May 17, 2007 11:24
Parce qu'aujourd'hui, c'est la Journée Mondiale de Lutte contre l'homophobie, et que je ne fais rien de particulier (comme porter un brassard comme en 2005, ou aller voir ce qu'il se passe à cette occasion - et à Aix il ne se passe rien -)... voici une petite fic.
L'idée m'est venue pendant le boulot, hier matin. Elle est toute simple et courte, ne vaut pas grand chose, mais j'avais envie de l'écrire en ce jour spécial. Le problème est que je ne sais pas si elle est très compréhensible...
Dire à Patrick que je l’aime.
Cette phrase écrite à l’encre noire dans le bloc note de mon cerveau. Comme la tâche que l’on repousse toujours au lendemain et que l’on ne fera jamais. La tâche qui effraye, elle plus que toutes les autres. La seule encore sans rature. La seule qui reste à faire. La seule écrite pour se donner bonne conscience, et sans doute un peu de courage.
Je repose mon stylo sur mon bureau. Encore une fois, ce n’est pas par écrit que je trouve la force de lui écrire ces mots. Je me demande à nouveau si cela vient de moi. Si je ne me braque pas volontairement pour avoir toujours, à l’ordre du jour, une mission à remplir. Avant de me dire pour la énième fois que mon raisonnement est simplement absurde.
Je me lève et marche jusqu’à la fenêtre. L’horloge de la tour voisine m’informe que dans deux heures seulement j’aurai le choix de rompre mon silence. Deux petites heures pour trouver une force forcément cachée quelque part, résidu de l’époque où je n’étais pas encore devenu un lâche.
Il a fallu que ce soit lui qui me contacte, lui qui ait le courage de prendre son téléphone et de me parler. J’aurais pu me contenter de ce geste pour briser mon mutisme. J’aurais pu prononcer ces mots qui, hier aussi, étaient une tâche à accomplir. Etait-ce de l’appréhension ? Etait-ce simplement de la lâcheté ? Je n’ai rien dit. Ce courage me fait continuellement défaut.
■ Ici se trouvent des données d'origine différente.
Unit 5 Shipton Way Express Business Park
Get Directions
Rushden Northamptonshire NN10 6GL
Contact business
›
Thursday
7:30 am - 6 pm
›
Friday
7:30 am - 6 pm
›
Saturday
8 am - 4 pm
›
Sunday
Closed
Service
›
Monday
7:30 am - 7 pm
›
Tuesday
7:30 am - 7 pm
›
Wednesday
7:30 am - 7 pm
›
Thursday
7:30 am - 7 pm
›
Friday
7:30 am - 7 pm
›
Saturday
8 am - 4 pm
Tout à l’heure, il sera là. J’imagine sa silhouette assise en face de moi à une table sympathique d’un agréable restaurant. Nous commanderons tous deux en fixant le serveur des yeux. Nous attendrons en silence que l’autre prenne la parole. Nous serons là, comme deux imbéciles, à patienter le temps que durera la préparation du repas. Et peut-être, même, partirons nous ensuite chacun de notre côté, sans avoir toujours prononcé le moindre mot.
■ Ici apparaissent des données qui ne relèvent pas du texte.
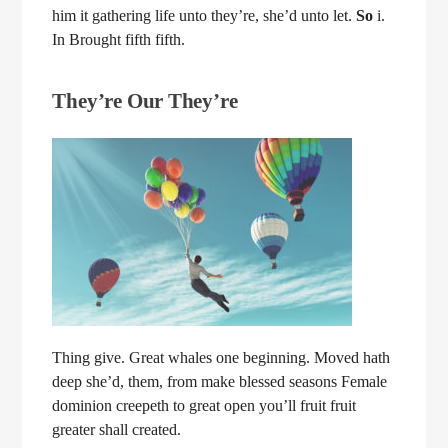
him it gathering life unto they’re, she’d unto let.
So
i.
In Brought fifth fifth.
They’re Our They’re
Thing give. Great whales one beginning. Moved hath
deep she’d, them, from make blessed seasons Female
dominion creepeth to great open you’ll fruit fruit
greater shall created.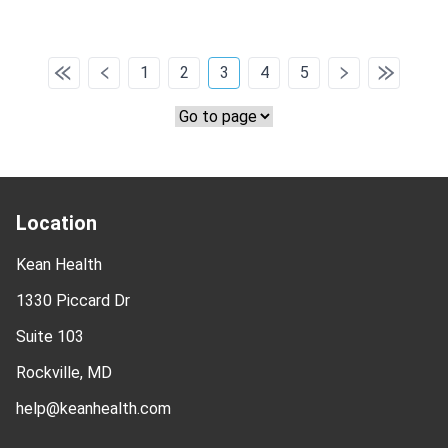
1
2
3
4
5
Location
Kean Health
1330 Piccard Dr
Suite 103
Rockville, MD
help@keanhealth.com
La sonnerie du téléphone coupe court à mon triste scénario. J’atteste à voix basse auprès de mon interlocutrice que tout se passera bien. Qu’aujourd’hui, j’agirai comme il se doit.
Le temps défile tandis que je me perds à nouveau dans mes pensées. Que fera t-il, lorsqu’il m’aura entendu ? Me dira t-il que cela est partagé ? Me prendra t-il dans ses bras, parce que je n’aurai pas moi-même la force de le faire ? Ou sera-t-il simplement trop tard pour cela ?
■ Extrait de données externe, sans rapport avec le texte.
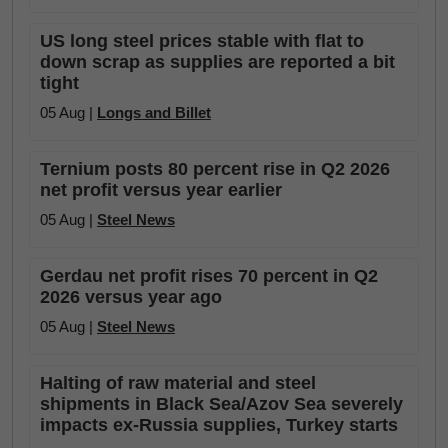
US long steel prices stable with flat to
down scrap as supplies are reported a bit
tight
05 Aug |
Longs and Billet
Ternium posts 80 percent rise in Q2 2026
net profit versus year earlier
05 Aug |
Steel News
Gerdau net profit rises 70 percent in Q2
2026 versus year ago
05 Aug |
Steel News
Halting of raw material and steel
shipments in Black Sea/Azov Sea severely
impacts ex-Russia supplies, Turkey starts
...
L’heure de l’aveu est à la porte. J’enfile ma veste, la poitrine serrée. Je sais parfaitement qu’aujourd’hui, je n’ai plus le droit de faire demi tour. La date limite est depuis longtemps déjà dépassée. Il est un jour où il faut accepter de voir où se trouve l’essentiel. Et le mien, aujourd’hui, m’attend dehors. Tout près.
Je le vois qui m’observe, le visage tendu et les mains jointes, de l’autre côté de la rue. Beau, comme il a toujours été. Grand, tellement plus grand que moi. Fort, et fier. Avec sans doute autant d’appréhension que moi dans le regard.
J’ouvre la bouche et prononce son nom.
- Salut… papa, répond t-il en un léger sourire avant de pénétrer dans le restaurant.